It was our lucky day, as the last 100km before Aral were good bitumen. We’d bumped our way over 300km of terrible road. We arrived in Aral around 2pm.

It’s the thought that counts! A bad piece of English brings out Tim’s Neanderthal side.

Aral is hard to describe. It’s a reasonably big town, which used to sit next to the Aral sea. During the Russian era, the river that feeds it was redirected further north, for agricultural purposes. The sea dried up, and now the town of Aral sits next to a few rusted out boats. There are a couple of pools of stagnant water, that smell pretty bad. The salt has come up through the dirt, and sits on the surface. There is an old fisheries plant that has been abandoned, and a touristy looking building on the old foreshore has collapsed and been left in ruins. There are some boats on pedestals, and a man has set up his house underneath one, stealing power from a nearby telegraph pole. This is an environmental disaster of massive proportions.

The people we meet are not very nice, and make fun of us when we ask questions about the road ahead, and where we can get some good quality fuel. We get in trouble for where we park our car.

We take a walk out to some of the boats that are run aground. The heat is unbelievable. In 20 minutes we are completely drenched in sweat. I have a dizzy spell when I get back to the car.

Let’s get out of this place is the general consensus. The best fuel we can get is 93, but the sketch reports on the road seem to indicate that it is in good condition all the way to Qizilorda, which is some 470km away.

A couple of pictures of the Aral sea.

On the way out of town I spot some writing on the road. It’s been spray painted in black, and something catches my eye. I turn back for a closer look. It reads ‘Mongol Rally’. Someone is in front of us on this road. We assume it is the Spanish who passed us back in the Ukraine.

The heat is extreme, and there are long hills. The car starts to ping from the poor quality fuel. We stop and retard the timing. We realize it’s actually been pinging for a while, but we’ve failed to pick it up, mainly due to the noise from whipping cross winds, and our delirious state from the heat. This is bad news, as it’s actually been sounding pretty rough since Aktobe, and maybe this is because we’ve damaged it from pinging. We had a knocking noise when it was cold in England, and now it’s there all of the time. Tim thinks it’ll keep going for another 10000 km’s, but I wouldn’t be putting money on it. We now have an agreement to drive it as easily as possible. It still has good power, good oil pressure, and isn’t burning much oil, so surely it’s got a bit longer left in it.

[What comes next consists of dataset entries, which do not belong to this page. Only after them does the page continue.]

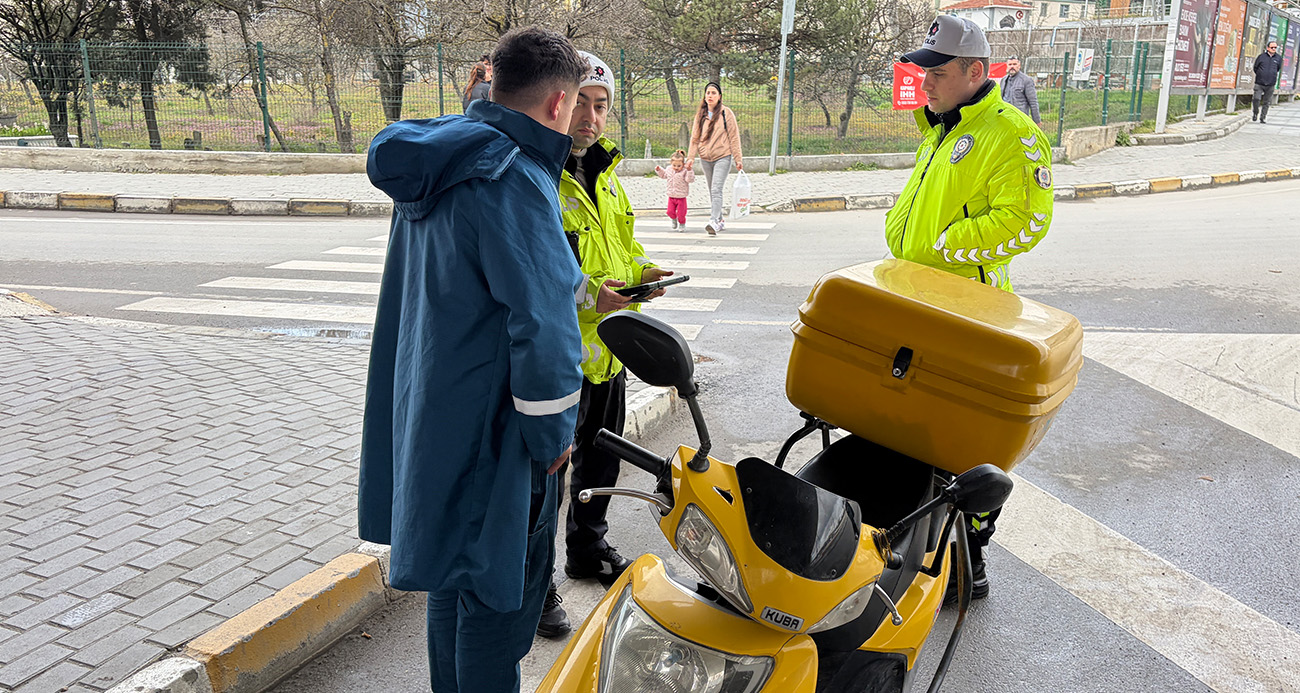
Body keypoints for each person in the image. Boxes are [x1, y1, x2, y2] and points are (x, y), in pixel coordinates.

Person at [357, 26, 589, 693]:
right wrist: (552, 436)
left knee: (452, 578)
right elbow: (543, 326)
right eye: (576, 105)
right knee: (498, 600)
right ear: (555, 105)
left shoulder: (444, 157)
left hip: (434, 414)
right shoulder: (514, 175)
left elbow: (490, 275)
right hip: (496, 431)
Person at [884, 15, 1055, 600]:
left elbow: (1027, 222)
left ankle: (970, 558)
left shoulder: (1013, 133)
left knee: (969, 443)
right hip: (920, 301)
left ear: (975, 72)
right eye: (923, 69)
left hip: (970, 309)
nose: (924, 80)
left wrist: (942, 246)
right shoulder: (943, 125)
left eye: (937, 70)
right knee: (913, 430)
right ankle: (920, 545)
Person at [535, 50, 674, 639]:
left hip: (608, 353)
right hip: (561, 360)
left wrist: (646, 274)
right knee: (545, 483)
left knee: (600, 461)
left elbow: (620, 253)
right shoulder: (541, 178)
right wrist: (596, 296)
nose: (590, 118)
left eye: (601, 107)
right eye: (581, 105)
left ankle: (587, 551)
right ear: (559, 104)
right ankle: (535, 587)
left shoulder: (606, 175)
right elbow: (541, 278)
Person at [686, 81, 742, 236]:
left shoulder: (726, 113)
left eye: (713, 93)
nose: (710, 96)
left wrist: (738, 159)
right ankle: (720, 219)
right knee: (712, 190)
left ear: (719, 96)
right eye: (708, 93)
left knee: (716, 188)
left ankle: (713, 221)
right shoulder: (701, 115)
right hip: (705, 158)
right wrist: (691, 158)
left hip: (722, 156)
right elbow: (694, 139)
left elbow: (734, 137)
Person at [655, 149, 695, 231]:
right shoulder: (669, 169)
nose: (676, 168)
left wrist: (689, 170)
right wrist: (659, 170)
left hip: (681, 196)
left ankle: (682, 223)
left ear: (683, 164)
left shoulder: (685, 171)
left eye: (679, 166)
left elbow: (689, 180)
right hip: (671, 195)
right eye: (674, 165)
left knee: (681, 213)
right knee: (670, 212)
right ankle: (674, 219)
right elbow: (664, 175)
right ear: (671, 163)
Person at [1000, 56, 1041, 127]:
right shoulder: (1004, 80)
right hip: (1005, 119)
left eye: (1014, 64)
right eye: (1010, 64)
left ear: (1019, 65)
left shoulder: (1026, 80)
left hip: (1020, 120)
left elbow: (1033, 102)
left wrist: (1037, 121)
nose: (1012, 66)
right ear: (1007, 66)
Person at [1253, 40, 1282, 123]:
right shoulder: (1261, 57)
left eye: (1275, 47)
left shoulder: (1278, 58)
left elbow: (1278, 69)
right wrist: (1260, 74)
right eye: (1272, 47)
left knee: (1267, 102)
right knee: (1256, 99)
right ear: (1268, 48)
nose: (1274, 49)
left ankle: (1263, 117)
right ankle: (1255, 113)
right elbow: (1255, 68)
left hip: (1270, 84)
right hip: (1259, 83)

Around 8pm we pull off to camp. We are incredibly filthy and sweaty, and the camping spot is low lying and looks like we’ll get mosquitos. We are only 120km’s from Qizilorda and the possibility of a hotel and a shower. I propose we continue in the dark to Qizilorda, and we set off. This is the wrong decision. The road has no markings at all, is not very wide, and keeps varying in width. The washers are broken. We made a new lid for the washer bottle from remouldable plastic in Brackley. You heat the plastic to 70 degrees, mould it, and then it sets hard. Only problem is at 15mph in a dessert the engine gets pretty hot. The remains of the washer cap are in a pool on the top of the bottle. There are an unbelievable amount of bugs hitting the windscreen, and without driving lights we can’t see anything. I narrowly miss hitting a stray cow. The SJ has horrible lights, and on high beam they are pointing at the sky. For 40km’s I struggle behind the wheel. When cars come the other way I can’t see the road at all. We’d previously added more 93 fuel to the tank, and now the engine starts to ping again. The driving is dangerous and the engine is suffering, so we make an excellent decision to stop and park on a paddock next to the road. There is no cover from passing cars, and the ground has been trampled by cows. It’s some sort of a marsh and when we turn our lantern on millions of bugs are attracted. The owner of the land appears from the darkness and looks at us menacingly. Tim trys to incicate a tent with his hands, and thank goodness the man nods and walks away. We can’t cook any food because of the insects. We pitch the tents in the dark and eat some stale bread for dinner (after already eating it for lunch)! It’s been baked for 2 days in the car. Tim and I open a bag of marshmallows and eat it with a spoon. It’s all melted together, but is quite tasty. With our ravenous hunger partially alleviated, we call it a day.